**Work item**. The entries that follow should be reproduced exactly, with no images carried over.

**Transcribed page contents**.
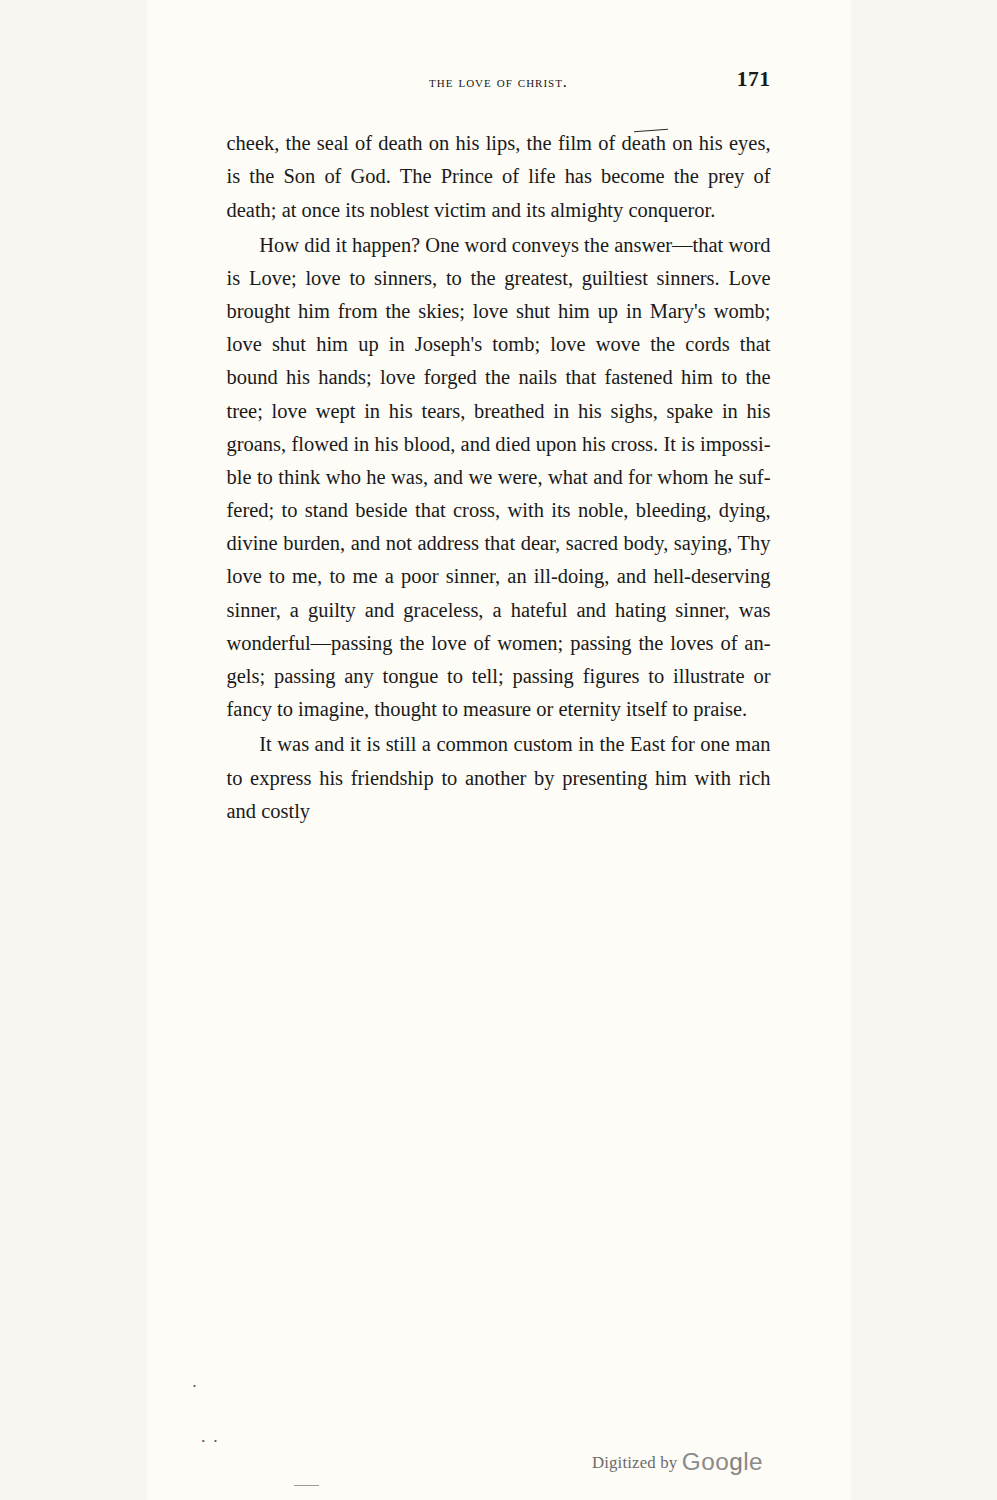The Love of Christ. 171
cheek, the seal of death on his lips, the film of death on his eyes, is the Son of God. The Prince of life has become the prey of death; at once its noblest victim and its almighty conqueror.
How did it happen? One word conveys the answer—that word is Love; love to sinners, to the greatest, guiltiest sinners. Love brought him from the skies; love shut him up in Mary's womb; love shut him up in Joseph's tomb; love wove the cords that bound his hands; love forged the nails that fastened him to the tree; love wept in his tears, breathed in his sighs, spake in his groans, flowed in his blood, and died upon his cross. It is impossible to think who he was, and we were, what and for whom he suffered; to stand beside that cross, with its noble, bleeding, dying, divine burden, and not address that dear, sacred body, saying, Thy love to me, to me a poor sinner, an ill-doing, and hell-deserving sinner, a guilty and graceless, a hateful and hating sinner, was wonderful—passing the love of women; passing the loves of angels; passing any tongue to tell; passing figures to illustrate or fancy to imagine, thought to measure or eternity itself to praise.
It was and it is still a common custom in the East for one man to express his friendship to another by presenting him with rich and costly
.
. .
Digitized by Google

**Response area**.
The Love of Christ. 171
cheek, the seal of death on his lips, the film of death on his eyes, is the Son of God. The Prince of life has become the prey of death; at once its noblest victim and its almighty conqueror.
How did it happen? One word conveys the answer—that word is Love; love to sinners, to the greatest, guiltiest sinners. Love brought him from the skies; love shut him up in Mary's womb; love shut him up in Joseph's tomb; love wove the cords that bound his hands; love forged the nails that fastened him to the tree; love wept in his tears, breathed in his sighs, spake in his groans, flowed in his blood, and died upon his cross. It is impossible to think who he was, and we were, what and for whom he suffered; to stand beside that cross, with its noble, bleeding, dying, divine burden, and not address that dear, sacred body, saying, Thy love to me, to me a poor sinner, an ill-doing, and hell-deserving sinner, a guilty and graceless, a hateful and hating sinner, was wonderful—passing the love of women; passing the loves of angels; passing any tongue to tell; passing figures to illustrate or fancy to imagine, thought to measure or eternity itself to praise.
It was and it is still a common custom in the East for one man to express his friendship to another by presenting him with rich and costly
.
. .
Digitized by Google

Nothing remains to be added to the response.